Jusqu'à présent, les textes portaient plutôt sur le droit d'être visité. C'est le patient qui décide ce qu'il veut ou ne veut pas. Durant la période récente, on a plus parlé de droit de visite pour les aidants, les familles, qui ont dénoncé le fait de ne pas avoir vu leurs proches, a fortiori en cas de décès.

La question que l'on se pose sur le droit de visite est corrélée au problème des chambres mortuaires et de la présentation du corps des personnes décédées durant cette période.

J'ai commencé à m'occuper de ce sujet après qu'une famille est venue nous dire qu'elle n'avait pu assister à la présentation du corps. On l'a peut-être un peu oublié mais, en mars-avril 2020, Paris était vide, sans circulation, et personne n'osait aller à l'hôpital. À cette époque, la demande de protection des malades était particulièrement importante.

Il faut donc distinguer le sujet qui est le vôtre aujourd'hui, celui du droit de visite en période de crise, de la visite en temps normal.

Le droit de visite n'est pas problématique en temps ordinaire. Il ne nécessite même plus de réglementation. Dans les années 1970, au moment de la période d'humanisation des hôpitaux, un décret avait prévu le droit de visite quotidien.

Les hôpitaux étaient tenus d'avoir deux plages horaires par jour réservées à l'accès des visiteurs. C'est devenu tellement normal que cette réglementation a finalement disparu au début des années 2000. Aujourd'hui, il n'existe plus que des textes qui empêchent la visite de la famille lorsque celle-ci peut perturber le repos des malades ou lorsqu'il existe des problèmes de comportements.

Il fut un temps où les visites ne se faisaient jamais le matin ni tard le soir. Actuellement, en dehors de la présente période, les familles viennent souvent le matin, à midi, durant les repas, pendant les soins, ou tard le soir après le travail, même si les choses peuvent être différentes d'un service à un autre.

C'est peut-être ce qui a rendu les choses plus compliquées lorsque la crise est arrivée, car on n'avait pas tellement réfléchi à tous ces sujets. Dans les premières semaines, on n'y pensait d'ailleurs pas tellement. Il fallait avant tout protéger les malades et les personnels, ce qui a entraîné la suspension immédiate de toutes les visites pour éviter tout cluster dans les services.

J'ai souvenir d'un visiteur qui, dans un grand CHU parisien, a infecté sans le savoir onze personnes dans le service. Cela avait tétanisé toute l'équipe.

Je dois également dire que certaines familles ont été terrorisées par le fait qu'on maintenait le droit de visite dans les hôpitaux. Le père d'un jeune adulte, qui était médecin, nous avait adressé une lettre scandalisée pour se plaindre du fait qu'on acceptait des visites dans l'hôpital où son fils était hospitalisé. On les limitait pourtant beaucoup, à raison d'un visiteur par patient et par jour.

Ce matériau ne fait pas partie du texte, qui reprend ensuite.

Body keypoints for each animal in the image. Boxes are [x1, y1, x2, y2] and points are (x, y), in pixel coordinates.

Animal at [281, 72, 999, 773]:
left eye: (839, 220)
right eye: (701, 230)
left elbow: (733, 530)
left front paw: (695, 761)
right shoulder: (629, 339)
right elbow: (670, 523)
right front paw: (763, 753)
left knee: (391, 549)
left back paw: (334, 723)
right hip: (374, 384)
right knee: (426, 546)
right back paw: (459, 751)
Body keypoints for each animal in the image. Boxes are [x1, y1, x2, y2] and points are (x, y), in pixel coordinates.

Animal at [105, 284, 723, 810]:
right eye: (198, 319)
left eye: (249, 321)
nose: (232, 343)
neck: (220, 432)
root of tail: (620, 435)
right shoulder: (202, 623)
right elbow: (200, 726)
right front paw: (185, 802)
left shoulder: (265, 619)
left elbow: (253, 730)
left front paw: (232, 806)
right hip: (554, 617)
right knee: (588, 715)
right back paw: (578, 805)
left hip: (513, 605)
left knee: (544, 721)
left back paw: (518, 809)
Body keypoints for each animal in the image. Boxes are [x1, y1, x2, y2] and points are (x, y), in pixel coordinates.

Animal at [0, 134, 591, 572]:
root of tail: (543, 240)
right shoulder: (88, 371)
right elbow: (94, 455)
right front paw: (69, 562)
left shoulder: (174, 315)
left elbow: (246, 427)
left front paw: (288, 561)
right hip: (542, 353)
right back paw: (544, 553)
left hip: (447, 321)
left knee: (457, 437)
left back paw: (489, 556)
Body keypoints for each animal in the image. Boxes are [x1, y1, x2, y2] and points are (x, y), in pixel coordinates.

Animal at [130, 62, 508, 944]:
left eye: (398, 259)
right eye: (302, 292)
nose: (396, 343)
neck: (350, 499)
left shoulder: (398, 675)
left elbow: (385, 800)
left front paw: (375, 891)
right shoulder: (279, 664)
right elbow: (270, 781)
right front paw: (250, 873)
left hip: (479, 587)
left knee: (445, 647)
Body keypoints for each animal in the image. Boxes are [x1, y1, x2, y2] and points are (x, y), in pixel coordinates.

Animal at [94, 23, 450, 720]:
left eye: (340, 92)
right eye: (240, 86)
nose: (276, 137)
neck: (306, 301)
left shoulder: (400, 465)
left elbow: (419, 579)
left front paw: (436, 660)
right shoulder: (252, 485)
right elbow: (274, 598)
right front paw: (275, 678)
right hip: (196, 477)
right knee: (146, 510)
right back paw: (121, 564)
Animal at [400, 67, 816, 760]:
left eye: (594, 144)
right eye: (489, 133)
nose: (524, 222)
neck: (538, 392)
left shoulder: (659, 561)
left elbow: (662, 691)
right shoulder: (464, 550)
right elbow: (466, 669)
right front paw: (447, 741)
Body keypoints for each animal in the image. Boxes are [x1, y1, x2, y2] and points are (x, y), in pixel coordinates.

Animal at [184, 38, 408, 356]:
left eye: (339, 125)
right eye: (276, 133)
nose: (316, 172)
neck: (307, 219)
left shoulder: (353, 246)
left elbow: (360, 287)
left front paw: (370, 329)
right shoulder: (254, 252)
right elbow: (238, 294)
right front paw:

En tant que juriste - je suis praticien du droit à l'hôpital - je suis frappé par le fait que tout le droit de la santé est aujourd'hui fondé sur le patient - droit des malades, droit de la personne - et que le droit des aidants et des accompagnants soit quasiment indigent dans le code de la santé publique.

On a régulièrement des litiges avec les familles au sujet de patients inconscients ou dans le coma. Les proches, le conjoint, les enfants veulent avoir accès au dossier médical. Or tant que le patient est vivant, lui seul peut donner le droit d'y accéder. Même le droit des proches, dans le domaine de la santé, est très peu consistant.